Catholic schools have a rich tradition of providing high-quality education to disadvantaged children in America’s cities. A recent study of private school enrollment in Education Next found that middle-income families in particular have been losing access to private schools, in part due to a declining number of Catholic schools.

It’s worth noting that in the absence of private choice programs, the ability of middle and (especially) low-income families to access private schools would have declined further. In 1965, 13,000 Catholic schools served 5.2 million students. As a result of closures, 6,600 Catholic schools now serve 1.9 million students.

Reducing funding discrimination against private schools is not the only path to expanding access; reducing costs with innovative models also can expand access. This type of innovation is bubbling up in the Catholic school sector.

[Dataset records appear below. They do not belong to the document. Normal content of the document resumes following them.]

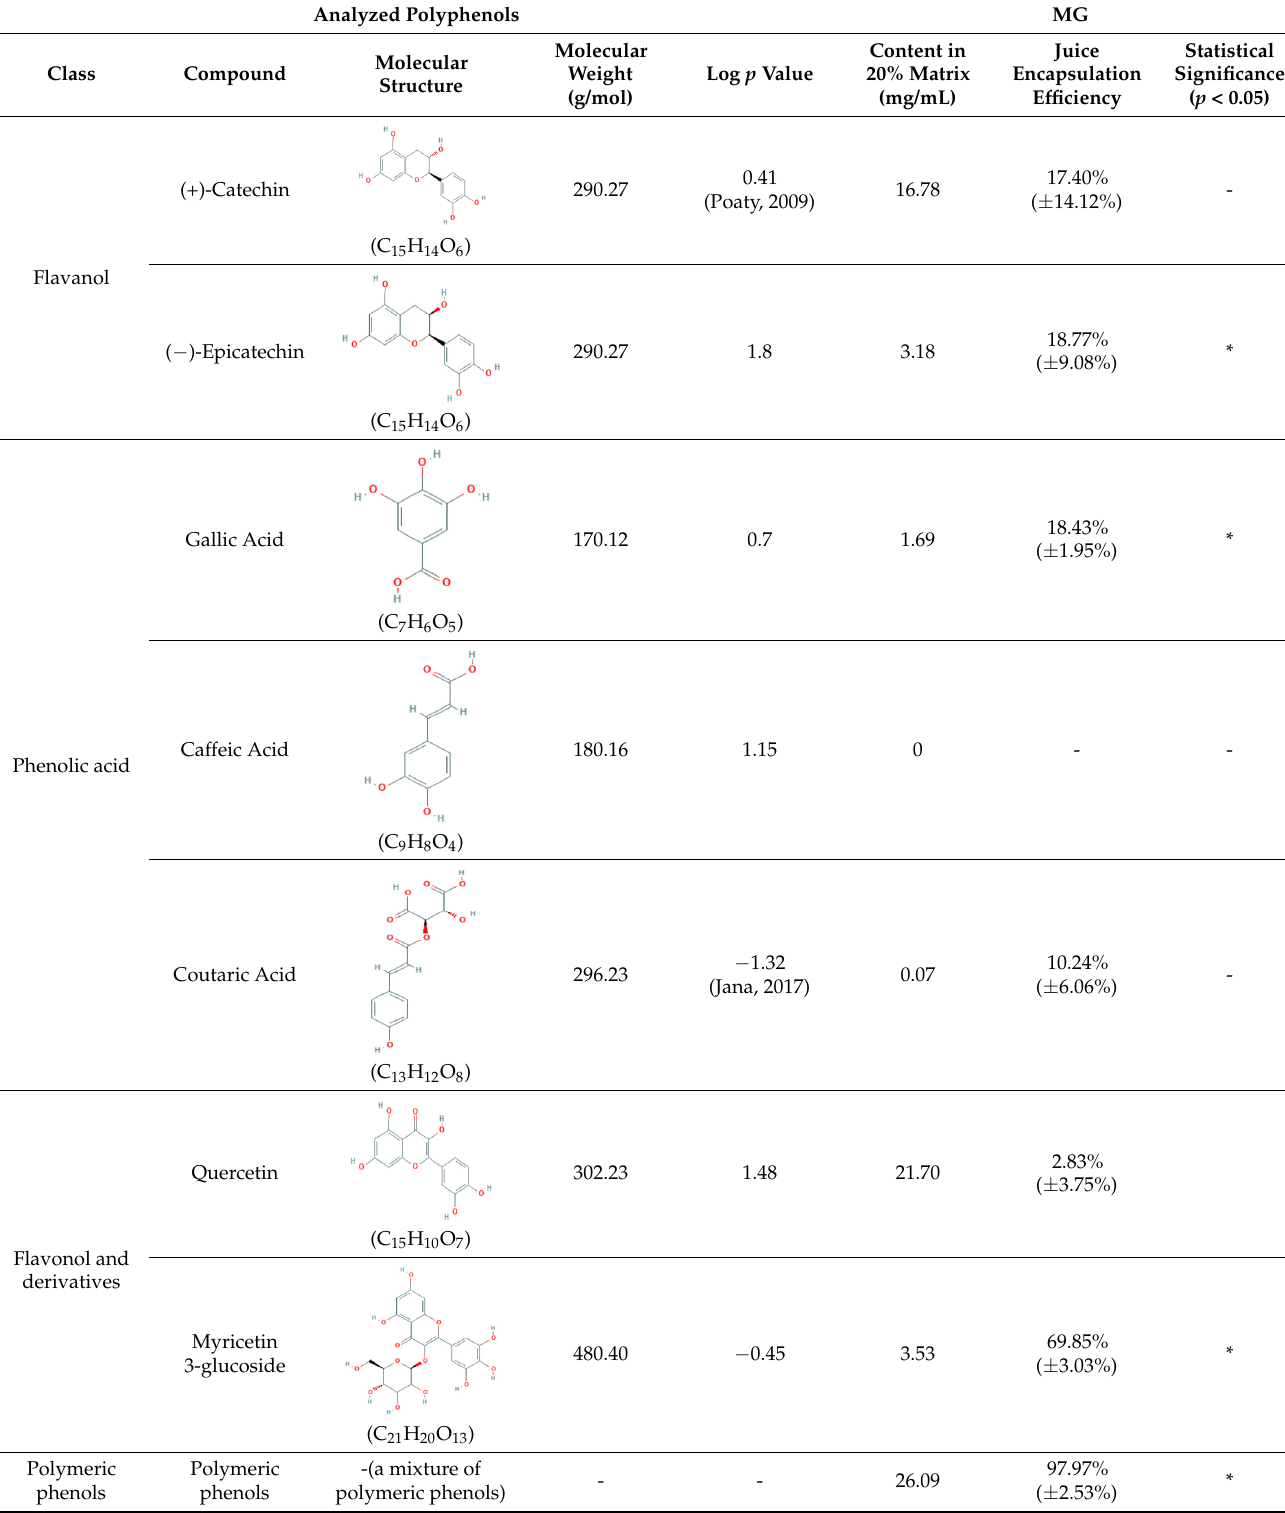
Table 2. Phenolic profile of MG juice encapsulated compounds in L. casei cell carrier.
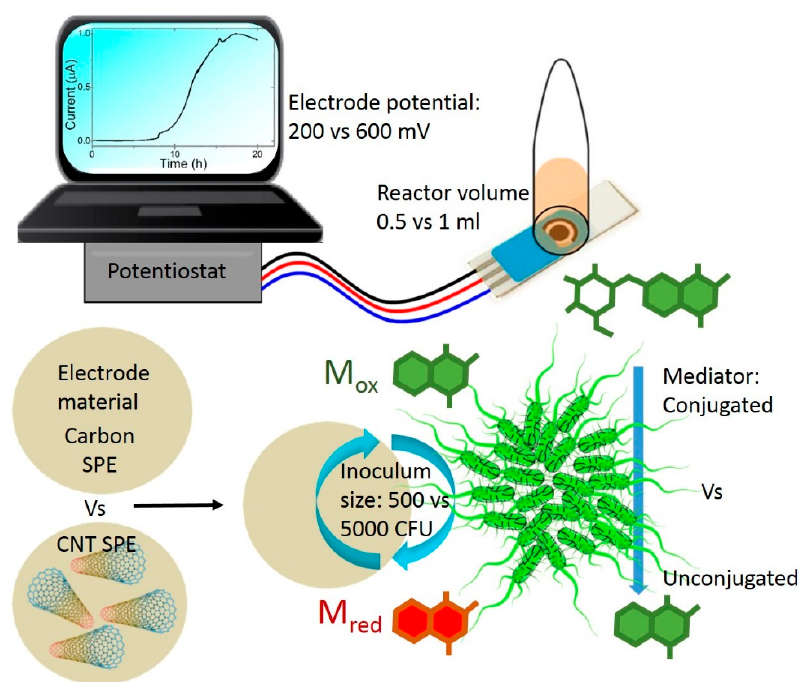
Figure 1. Conceptual experimental approach applied in the Design of Experiments (DoE) study which examined the effect of electrode potential, reactor volume, electrode material, inoculum size, mediator type on detection time. DoE experimental designs typically involve holding each factor at a high or low level. For non-continuous variables, in this case the electrode material and mediator type, ‘high’ and ‘low’ were arbitrarily assigned. A representative raw data output for each of the 32 DoE trials is shown in the laptop graphic on the top left.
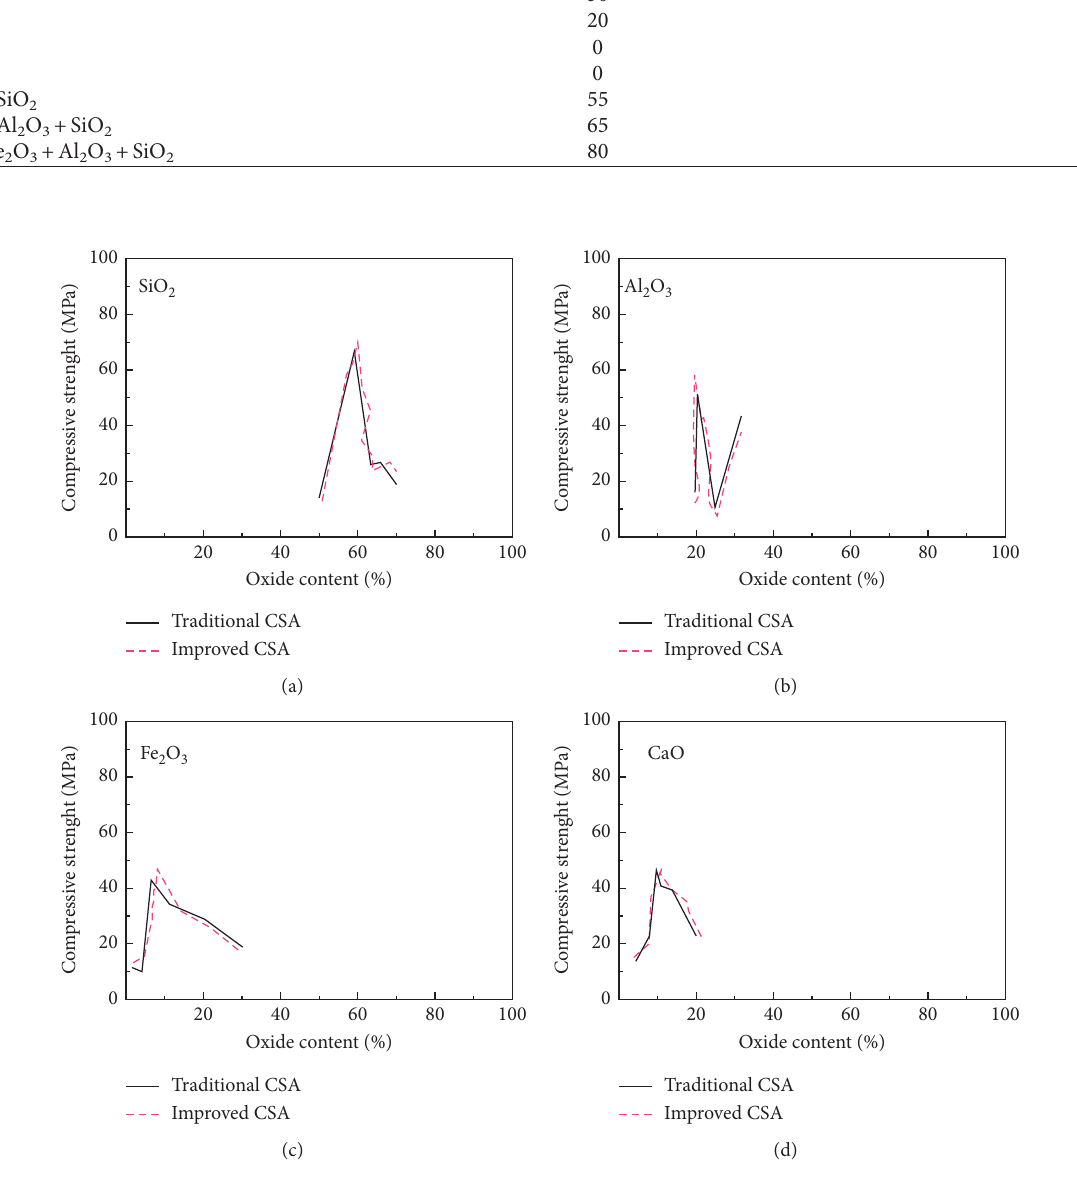
2 . (b) Compressive strength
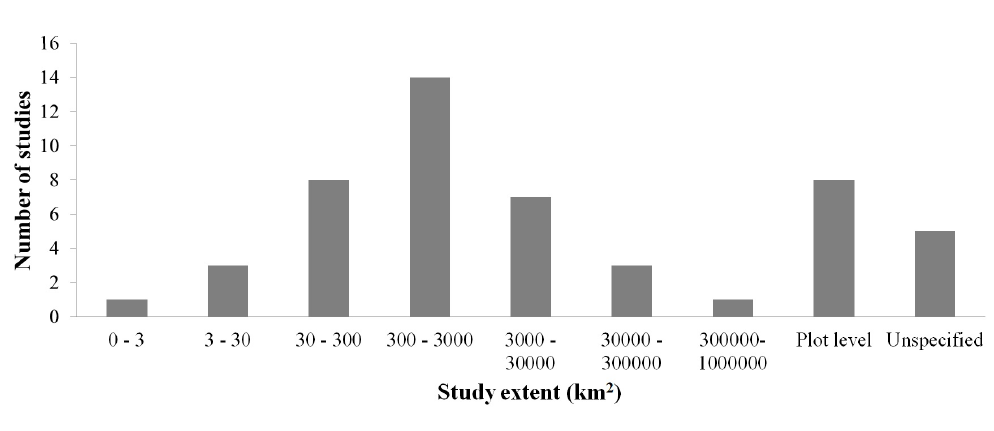
Figure 4. Spatial extent of study sites in land use-related studies selected for analysis. Total area is reported for studies that covered more than one site. Plot level refers to studies that conducted assessments on individual field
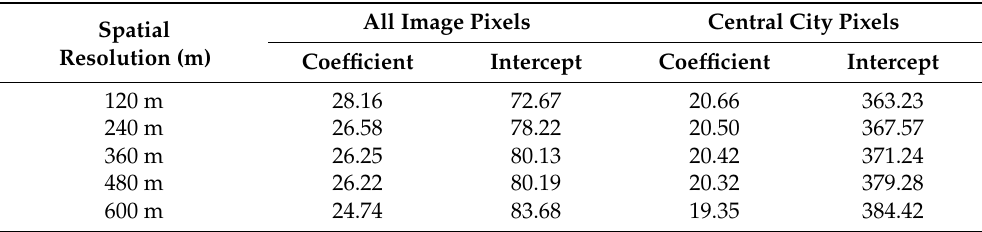
Table 5. Difference between the regression relationships of NTL and POI data at various resolu- tion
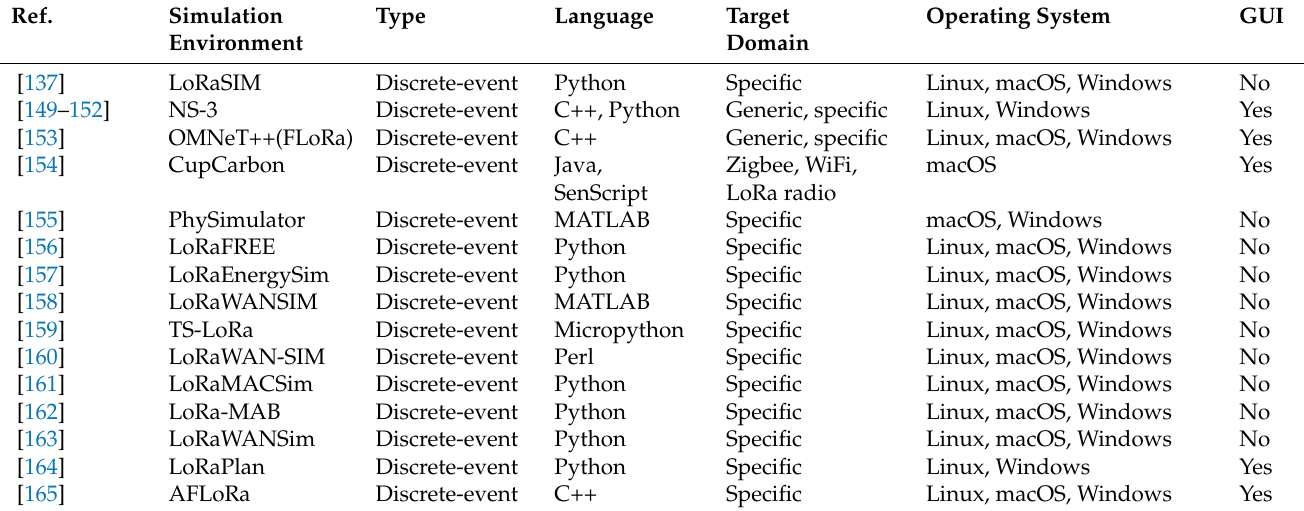
Table 8. Comparison of LoRa/LoRaWAN Simulators for IoT.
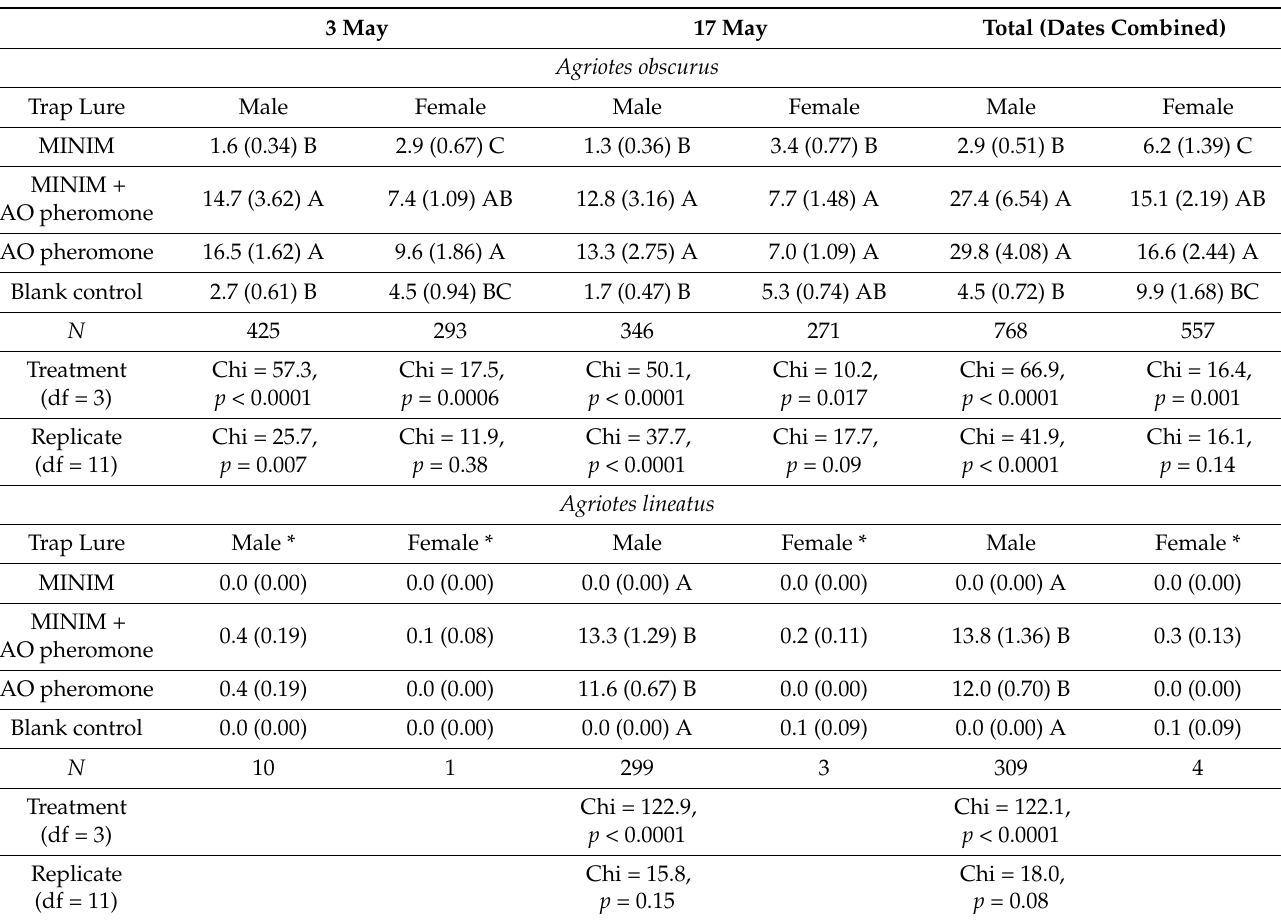
Table 1. Capture of Agriotes obscurus (AO) and A. lineatus (AL) male and female click beetles in traps baited with MINIM, a plant-derived attractant to A. brevis , and/or A. obscurus pheromone, in 2013. Shown are mean (SEM) numbers from 12 replicates. n = total beetles. For each species, numbers in columns followed by the same letter are not significantly different ( α = 0.05; Tukey’s HSD). The AL beetles were incidental bycatches in this study, which was principally designed to attract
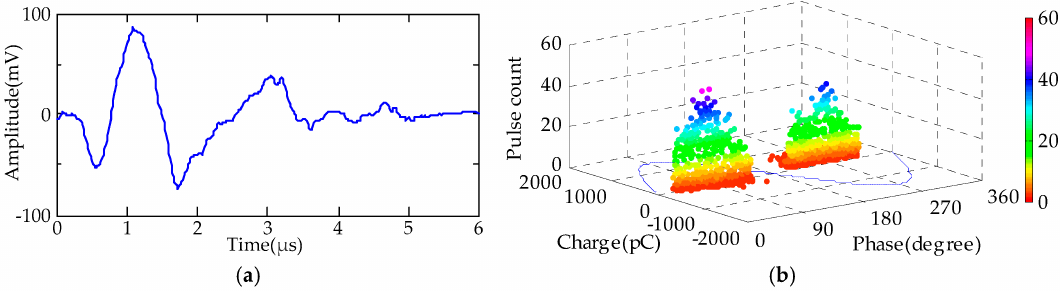
Figure 6. Data ( a ) waveform, ( b ) PRPD pattern [13].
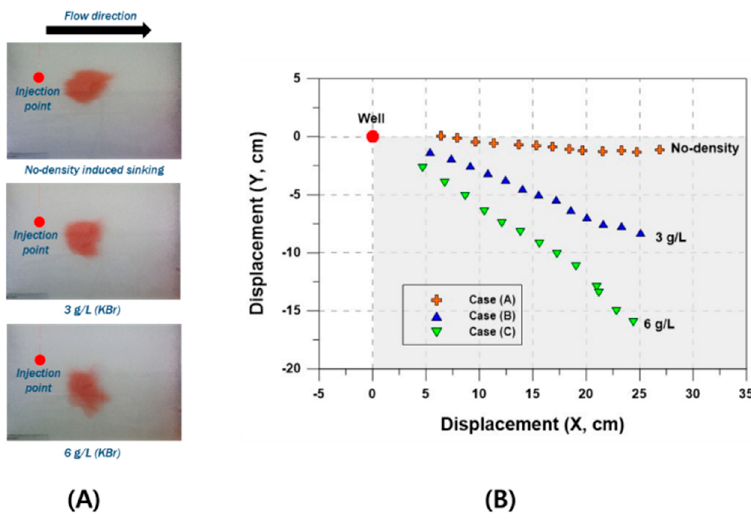
Figure 4. The results of laboratory tests to visualize the movement of tracer with different concentrations (( A ): The position of tracer plume after 30 min, ( B ): Center position of tracer plumes every 5 min analyzed by ImageJ).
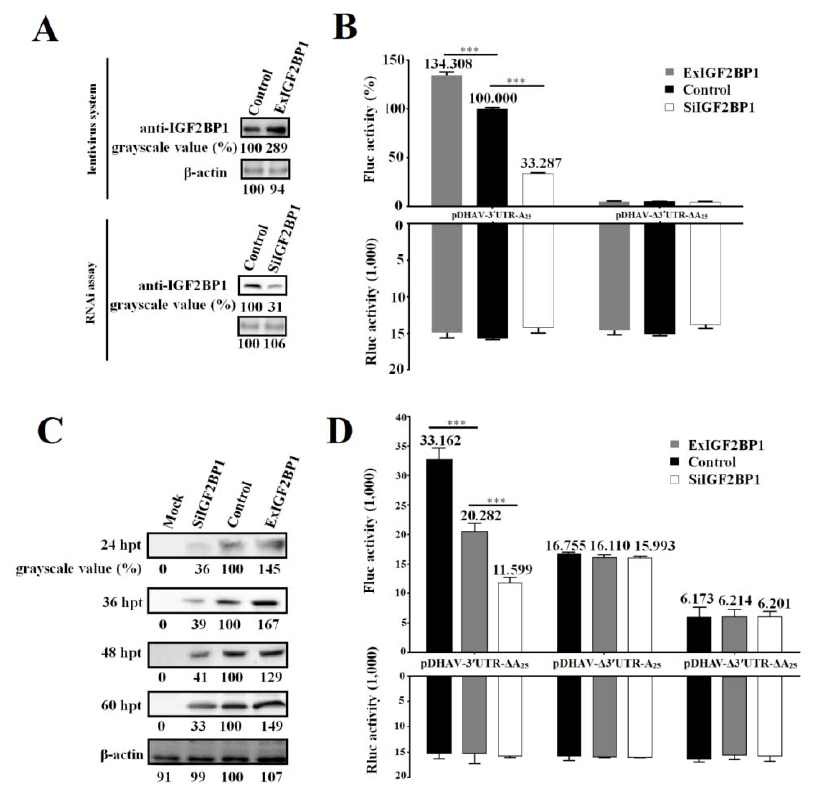
Figure 3. IGF2BP1 strongly enhances DHAV-1 internal ribosome entry site (IRES)-mediated translation e ffi ciency via binding to 3 (cid:48) UTR. ( A ) The IGF2BP1 expression level in ExIGF2BP1 duck embryo epithelial (DEE) and SiIGF2BP1 DEE cells was tested by western blot assay with anti-IGF2BP1 antibody. ( B ) The same quantity (0.8 µ g) of the in vitro transcribed products of linearized plasmids pDHAV-3 (cid:48) UTR-A 25 and pDHAV- ∆ 3 (cid:48) UTR- ∆ A 25 was transfected into the ExIGF2BP1 DEE, SiIGF2BP1 DEE, and normal DEE cells, and the luciferase activities were detected at 4 hpt. Reporter RNA of pRluc was transfected into the DEE cell line as the control. The FLuc activity of pDHAV-3 (cid:48) UTR-A 25 in the normal DEE cell line was set as 100%. ( C ) The RNA-launched infectious clone pR-DHAV-1 was transfected into the ExIGF2BP1 DEE, SiIGF2BP1 DEE, and normal DEE cells, and the cell lysates were collected from 24 hpt to 60 hpt for western blot analysis with anti-DHAV-1 mAb 4F8. The grayscale value of the normal DEE cells was set as 100%. Columns and bars represent means of three independent transfections and standard deviations. ( D ) The same quantity (0.8 µ g) of the in vitro transcribed products of linearized plasmids pDHAV-3 (cid:48) UTR- ∆ A 25 , pDHAV- ∆ 3 (cid:48) UTR-A 25 , and pDHAV- ∆ 3 (cid:48) UTR- ∆ A 25 were transfected into the ExIGF2BP1 DEE, siIGF2BP1 DEE, and normal DEE cells, respectively, and the FLuc activity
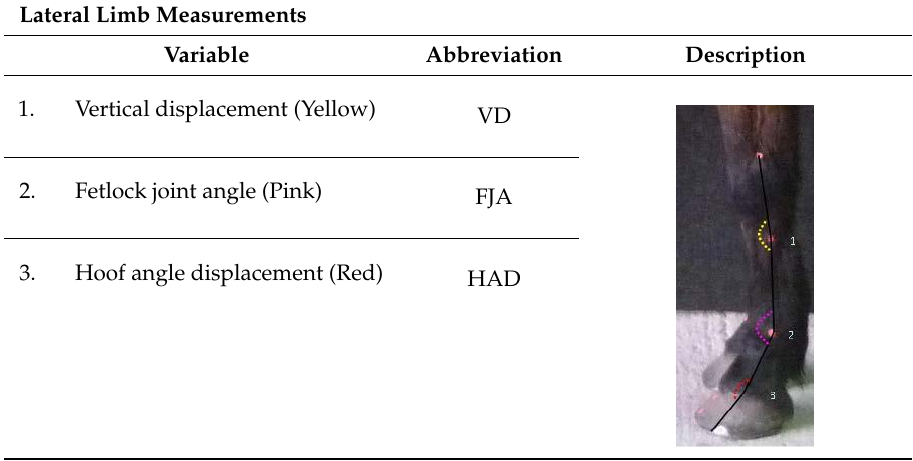
Table 4. Angular and linear morphometric variables measured from the 2D lateral view of the limb. Lateral limb measurements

Cristo Rey is a network of 35 Catholic schools focused on low-income students that combine college-prep academics with a four-year corporate work study program in which Cristo Rey students share office job in partnerships with participating firms. Generated revenue keeps tuition costs low. Cristo Rey graduates are earning four-year college degrees at three times the rate of low-income students nationally, and have pursued blended learning strategies in pursuit of further improvements in outcomes and possible cost containment.

Founded in 2010 by the University of Notre Dame Alliance for Catholic Education (ACE), Notre Dame ACE Academies responded to a call from U.S. bishops for greater collaboration between Catholic higher education and K-12 schools. Notre Dame has partnered with Catholic schools in states with private choice programs and has launched an effort to explore blended learning strategies. ACE has partner schools in Palm Beach and Tampa, in addition to partnerships in Arizona and Indiana.

Then there is this very interesting speech by Gareth Genner to the Georgia Public Policy Foundation:

Genner’s organization Parish.Academy is helping to create 40-160 student Catholic micro-schools with a goal of an annual cost of $3,885 per student. From the organization’s website:

Parish.Academy offers a unique opportunity to keep a Catholic school open even if enrollment has fallen substantially and with unsubsidized total costs of $3,850 or less the tuition will be within the means of a greater number of parishioners. Please consult with us before announcing a school closing and let us offer you with a no-cost solution.

Color me intrigued. This Anglican will be praying for the success of these and other Catholic innovators.